The replicase gene structure of the vitiviruses shows a shift in position of the AlkB domain. AlkB proteins are widely distributed in cellular organisms but are only found in viruses infecting perennial hosts. Their role may involve protection against methylation damage. In the replicase polyprotein, the AlkB domain is found within the helicase domain for GVE, GVG, arracacha virus V (AVV) and GVI, as opposed to other vitiviruses (GVA clade) that have their AlkB domain located upstream of the helicase (Figure 1). This alteration of the genome arrangement supports the hypothesis that GVE and relatives have gained their AlkB domains horizontally, independent from the GVA clade [8]. This explains differences among the sequences of these domains, where GVE, GVG, AVV and GVI cluster together (Figure 1c). Although, AVV is genetically related with members of the GVA clade (Figure 1a and 1b), the position and amino acid sequence of its AlkB domain is related to members of the GVE clade (Figure 1c) suggesting a similar origin (Figure 1c). ATLV is the only vitivirus without an AlkB domain and this absence explains its shorter genome (by about 350 nt), a difference that corresponds to the length of this motif. The phylogenetic analysis of the replicase (Figure 1a) suggests that the virus never incorporated this motif (more basal and thereby older branching). Despite its close relationship with GVE, GVG and GVI, ATLV is not only unique because it lacks the AlkB domain but also because it lacks ORF2. Agave is the only known monocotyledon infected with a vitivirus to date, and does not undergo traditional secondary growth with production of secondary phloem; this may therefore provide a clue for the function of the AlkB domain and ORF2 protein.

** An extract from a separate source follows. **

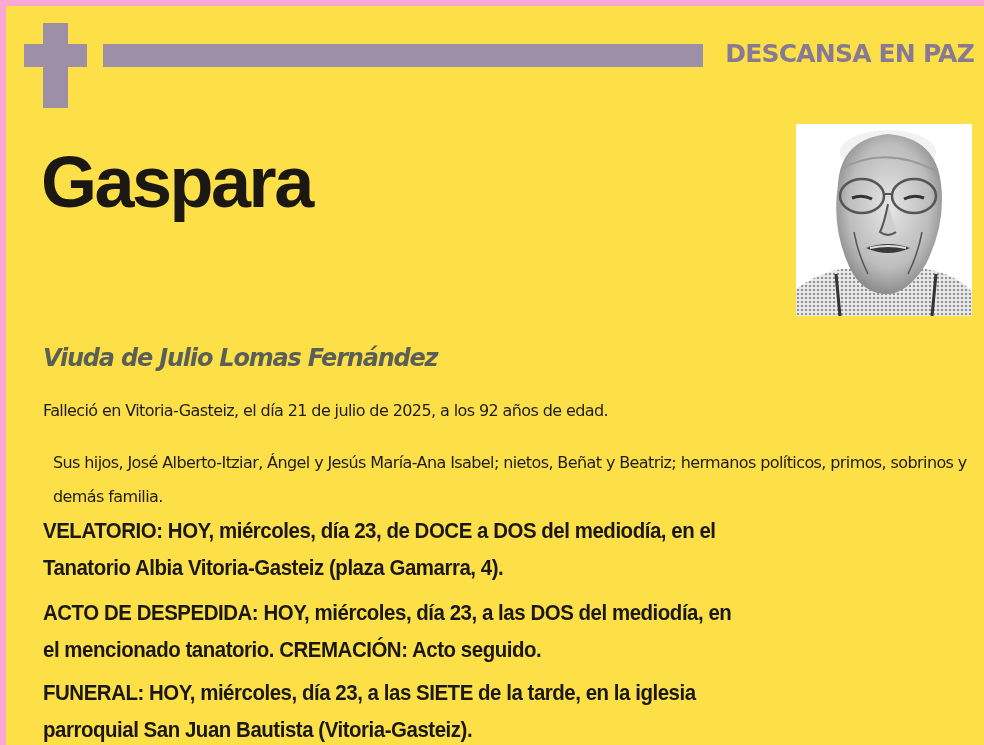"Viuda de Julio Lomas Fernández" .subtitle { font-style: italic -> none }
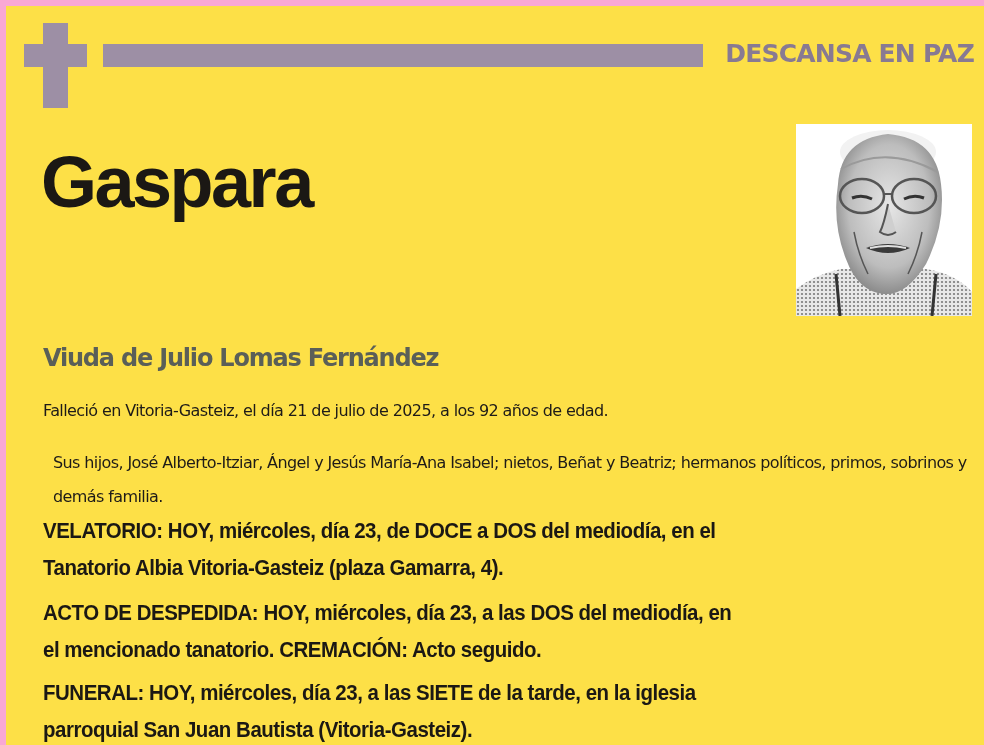"Falleció en Vitoria-Gasteiz, el día" .body-text { font-size: 16px -> 24px }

The genome of the new virus described herein falls below the threshold for species demarcation within the genus Vitivirus; of 80% aa identity or 72% nt identity for the coat protein and the RdRp [4]. Therefore, we propose that it is considered as a representative isolate of a new species in the genus with the name “Grapevine virus I”.

In the 20-year interval between its establishment (1997) [5] and its review (during the last ICTV update in 2016) the genus Vitivirus has gained five species, from the four original members (Grapevine virus A, Grapevine virus B, Grapevine virus D and Heracleum latent virus) to nine (Grapevine virus E, Grapevine virus F, Actinidia virus A, Actinidia virus B and Mint virus 2) [9,10,11,12]. Eighteen months since that last ICTV release, four new virus isolates that fit the description of viruses classifiable within the genus have been reported or deposited in GenBank: AVV, ATLV (KY190215), GVG and grapevine virus H [2, 13, 14]. In addition, the full genome of GVD was released (MF774336). With the description of GVI, and assuming they are all accepted within the genus in the next ICTV release, the number of approved vitivirus species will increase to 14, eight of which have been described in grapevine.